Many have turned to perks and benefits for workers who come back to the office, like Duolingo.
Luis von Ahn, CEO of the online language learning company, told NPR that Duolingo’s “‘really good company culture’ is why employees ‘actually really honest to God want to be here.’”
NPR’s Tovia Smith reports that events in Duolingo’s “homecoming week” included an ice cream social, a happy hour, free breakfast, lunch and dinner, plus full funding of employee “clubs” like skiing and wine-tasting.
Some companies are going to far as to pay workers who return to work in person more than those who remain fully remote.
Nicholas Bloom, an economist with Stanford University, told BBC’s Worklife that he’s seeing organizations move toward giving in-office workers salary increases, rather than docking remote workers’ pay.
“Most companies I’m talking to are typically moving to a two-pay system,” he says. Fully-remote workers may see their pay frozen, while people who come back to the office may see a 5-10% pay increase – though inflation means that’s more of a reset than an increase.
But Bloom says he doesn’t see this trend in intentional pay discrepancies lasting long-term, given that it poses ethical and even legal complications. Research shows that women, working mothers and people of racial minorities are more likely to prefer working remotely.
“Next year it will be hot news and maybe there will be lawsuits over this,” he tells Worklife. “People will feel – maybe rightfully so – aggrieved over it. They may say ‘I’m doing the same job as my co-workers,’but that will just die out as these folks are not replaced.”
This conflict can be boiled down into one simple term: proximity bias.

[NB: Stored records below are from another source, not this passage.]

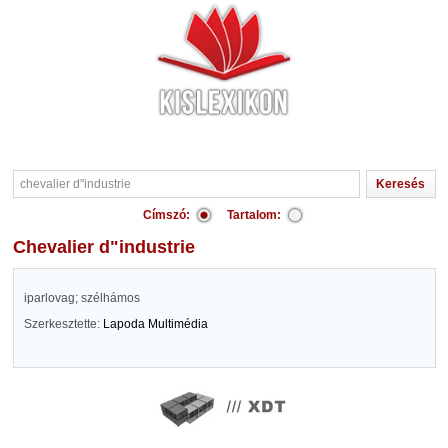
Címszó:
Tartalom:
chevalier d"industrie
iparlovag; szélhámos
Szerkesztette:
Lapoda Multimédia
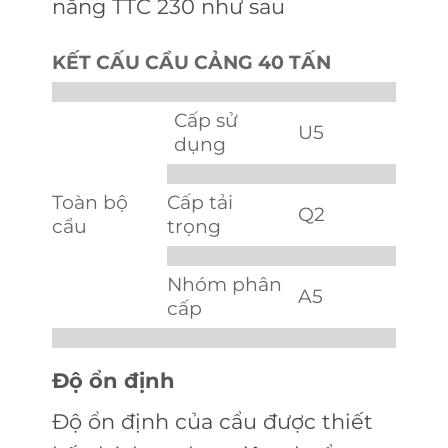
năng TTC 230 như sau
KẾT CẤU CẨU CẢNG 40 TẤN
Cấp sử
U5
dụng
Toàn bộ
Cấp tải
Q2
cẩu
trọng
Nhóm phân
A5
cấp
Độ ổn định
Độ ổn định của cẩu được thiết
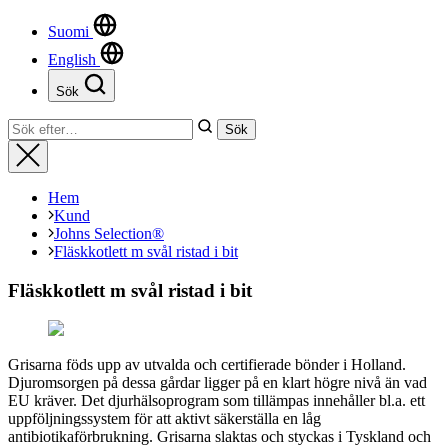
Suomi
English
Sök
Stäng
Sök
Sök
efter:
Stäng
Hem
Kund
Johns Selection®
Fläskkotlett m svål ristad i bit
Fläskkotlett m svål ristad i bit
Grisarna föds upp av utvalda och certifierade bönder i Holland.
Djuromsorgen på dessa gårdar ligger på en klart högre nivå än vad
EU kräver. Det djurhälsoprogram som tillämpas innehåller bl.a. ett
uppföljningssystem för att aktivt säkerställa en låg
antibiotikaförbrukning. Grisarna slaktas och styckas i Tyskland och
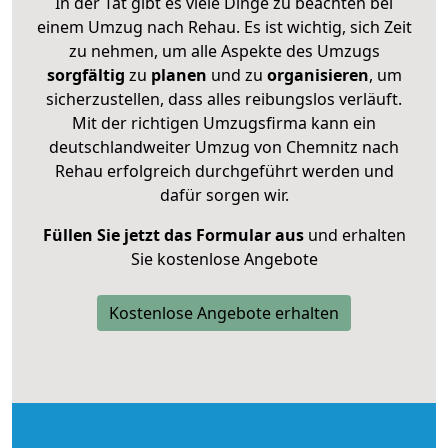
In der Tat gibt es viele Dinge zu beachten bei
einem Umzug nach Rehau. Es ist wichtig, sich Zeit
zu nehmen, um alle Aspekte des Umzugs
sorgfältig
zu
planen
und zu
organisieren
, um
sicherzustellen, dass alles reibungslos verläuft.
Mit der richtigen Umzugsfirma kann ein
deutschlandweiter Umzug von Chemnitz nach
Rehau erfolgreich durchgeführt werden und
dafür sorgen wir.
Füllen Sie jetzt das Formular aus
und erhalten
Sie kostenlose Angebote
Kostenlose Angebote erhalten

Protocol calls proximity bias “the idea that employees with close physical proximity to their team and company leaders will be perceived as better workers and ultimately find more success in the workplace than their remote counterparts.” Perks, benefits and pay raises offered to onsite workers and withheld from remote ones certainly fall under this definition.
But the idea of intentionally treating onsite workers better than remote employees, rather than chalking the disparity up to cognitive bias, poses a unique problem to communicators who must explain this policy to skeptical employees even as it’s likely tested in court. Combine that with the success of mostly remote office work for the last two years and it’s an even tougher sell.
How is your office navigating a return to work?